> THINGS TO DO
1) In the passage on heat exchanger tube corrosion, what purposes does it give for forming grooves on tubes by extrusion molding?
2) For each statement, say whether the passage on heat exchanger tube corrosion agrees with it, and quote the words that decide it. (a) The tube surface on the downstream side of the air flow is less likely to collect dust. (b) Tube walls have been made thicker to improve pressure resistance. (c) Condensed moisture can carry dust from other places into recesses that face upward.
3) Extend the passage on heat exchanger tube corrosion with a few more sentences, starting after its last sentence.

> PASSAGE TO READ
----

Problems to be resolved by the Invention

In the case of the conventional tube for heat exchanger as described above, as shown in Fig. 8, a recess resulting from the bead 21A located on the upstream side of the air flow tends to heavily collect the dust x and the like carried by the air flow, causing the problems such as the corrosion of the tube or the degradation of corrosion resistance of the tube and resultant shorter lives of the parts.
Not only the recesses resulting from the formation of the beads but also the grooves on the tubes formed by the extrusion molding for the purposes of increasing the surface area, decreasing weight or saving of material to be used have been giving rise to a problem that the dust collected in such recesses and grooves causes the corrosion of the tubes.
More particularly, in general, in the case of conventional heat exchanger, the air is made to flow in the lateral direction of the tube located between the radiating fins which are disposed at upper and lower surfaces of the tube. As a result, the surface of the tube, that is, the surface of the portion of the tube extending from its front to the portion located on the upstream side of the air flow, is apt to collect the dust contained in the air flow, while the surface of the portion of the tube on the downstream side of the air flow is less apt to be contaminated with the dust. Thus, when the recesses as described previously are located on the upstream side of the air flow, the aforementioned tendency is promoted, causing the concentrative accumulation of the dust in such recesses. Further, in contrast with that the dust collected in the recesses facing downwardly on the outer surface of the lower tube wall can be removed easily by falling, but the dust accumulated heavily in the recesses facing upwardly cannot be removed easily, causing the corrosion of the tubes.
Further, there are chances that the rainwater is directly drawn into the inside of the heat exchanger and that, depending on the conditions under which the heat exchange takes place, condensation of moisture occurs in the vicinity of tubes and flows into the recesses facing upwardly, thereby causing the dust accumulated in other places to be carried into such recesses together with such condensed moisture.
Further, since the wall thickness of the tube itself is reduced for the purposes such as cost reduction, weight reduction and higher efficiency of heat exchange with outside medium, even minor corrosion can cause various troubles such as the degradation of the pressure resistance or leakage of heat exchange medium.

----

> PROVIDED DATA
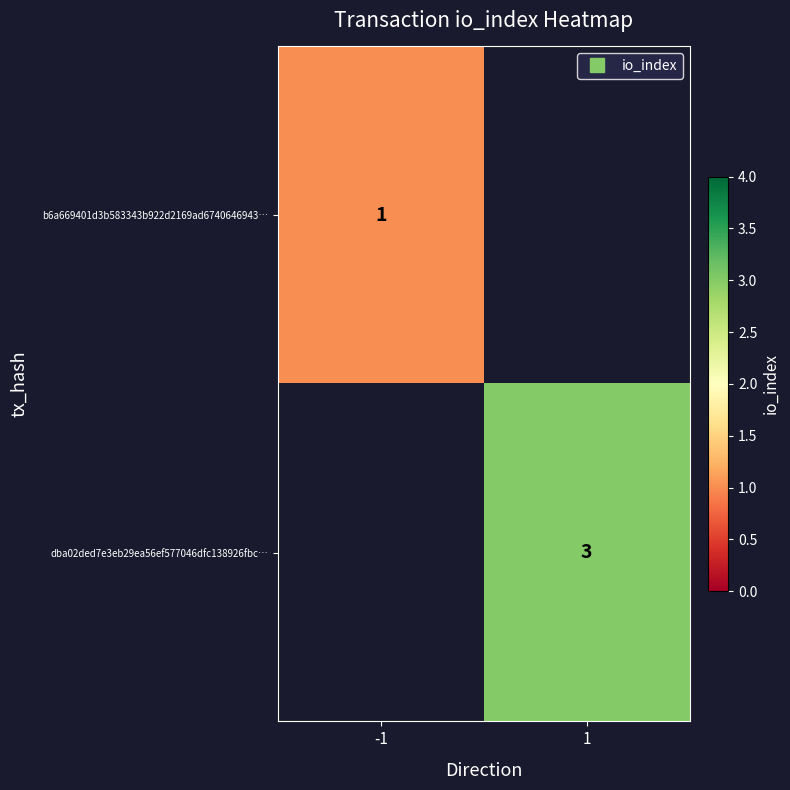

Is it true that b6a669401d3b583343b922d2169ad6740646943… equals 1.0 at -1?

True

----

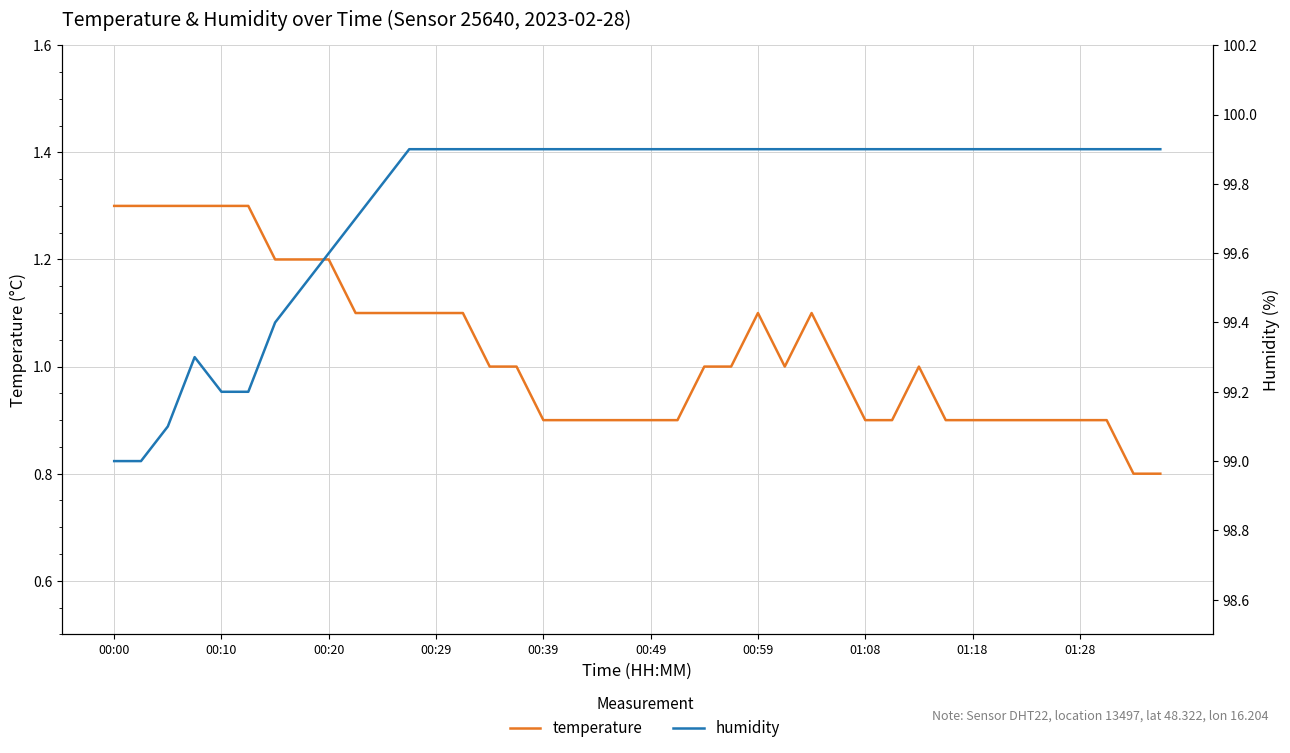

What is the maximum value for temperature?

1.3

----

> ANSWERS FOR THE EXERCISE
1) Increasing the surface area, decreasing weight, or saving material.

2)
(a) Yes: "the surface of the portion of the tube on the downstream side of the air flow is less apt to be contaminated with the dust"
(b) No: "the wall thickness of the tube itself is reduced for the purposes such as cost reduction, weight reduction and higher efficiency of heat exchange with outside medium"
(c) Yes: "flows into the recesses facing upwardly, thereby causing the dust accumulated in other places to be carried into such recesses together with such condensed moisture"

3)
Especially, in the case of the heat exchanger to be mounted on vehicles, the air for cooling is introduced from outside, and thus the quantity of the dust contained in the air is relatively greater, adding to the aforementioned adverse effect on the tubes leading to the shorter life of the tube.
On the other hand, a type of tube in which the recess resulting from the bead facing upwardly from the outer surface of the tube is depressed in advance to be joined integrally with the tube wall has been proposed, for example, in the Japanese Patent Laid-Open Publication No. 4-86489.
Such a type of tube, however, requires complex manufacturing steps that result in high manufacturing cost.
Thus, it is an object of the present invention to realize a use of a heat exchanger of the above mentioned kind, so that the dust is less apt to accumulate in the grooves, thereby to achieve for the heat exchanger a higher corrosion resistance, which, in turn, leads to a longer life.

Means for Solving the Problems

The problem is solved by using the heat exchanger as claimed in claims 1 and 3 of the present application.
If the heat exchanger is used this way, the portion of the tube located on the most upstream side of the air flow is provided with the recesses of the beads disposed on the lower tube wall, so that dust is prevented from remaining in the recesses. Thus, even when the recesses of the beads are formed on the upper tube wall on the downstream side of the air flow, the dust in the air flow is caught by the radiating fins and the like interposed between adjacent laminated tubes to enable relatively clean air to circulate, so that the dust is less apt to remain in the recesses. As a result, the corrosion resistance of the tube can be improved for longer life of the heat exchanger. Further, the portion of the tube located on the most upstream side of the air flow is apt to collect the dust, but the recesses are facing downwardly, so that, even when the dust enters into the recesses, the dust falls easily, thereby preventing the dust from remaining on the surface of the tube.
In a preferred embodiment recited in claim 2, the tops of said beads are joined with the opposite flat surface of the tube wall or the tops of the beads formed on the opposite tube wall, the bead located on the most upstream side of the air flow is formed on the lower tube wall, and the beads located on the downstream side of the air flow are formed projecting inwardly and alternately from the upper and lower tube walls.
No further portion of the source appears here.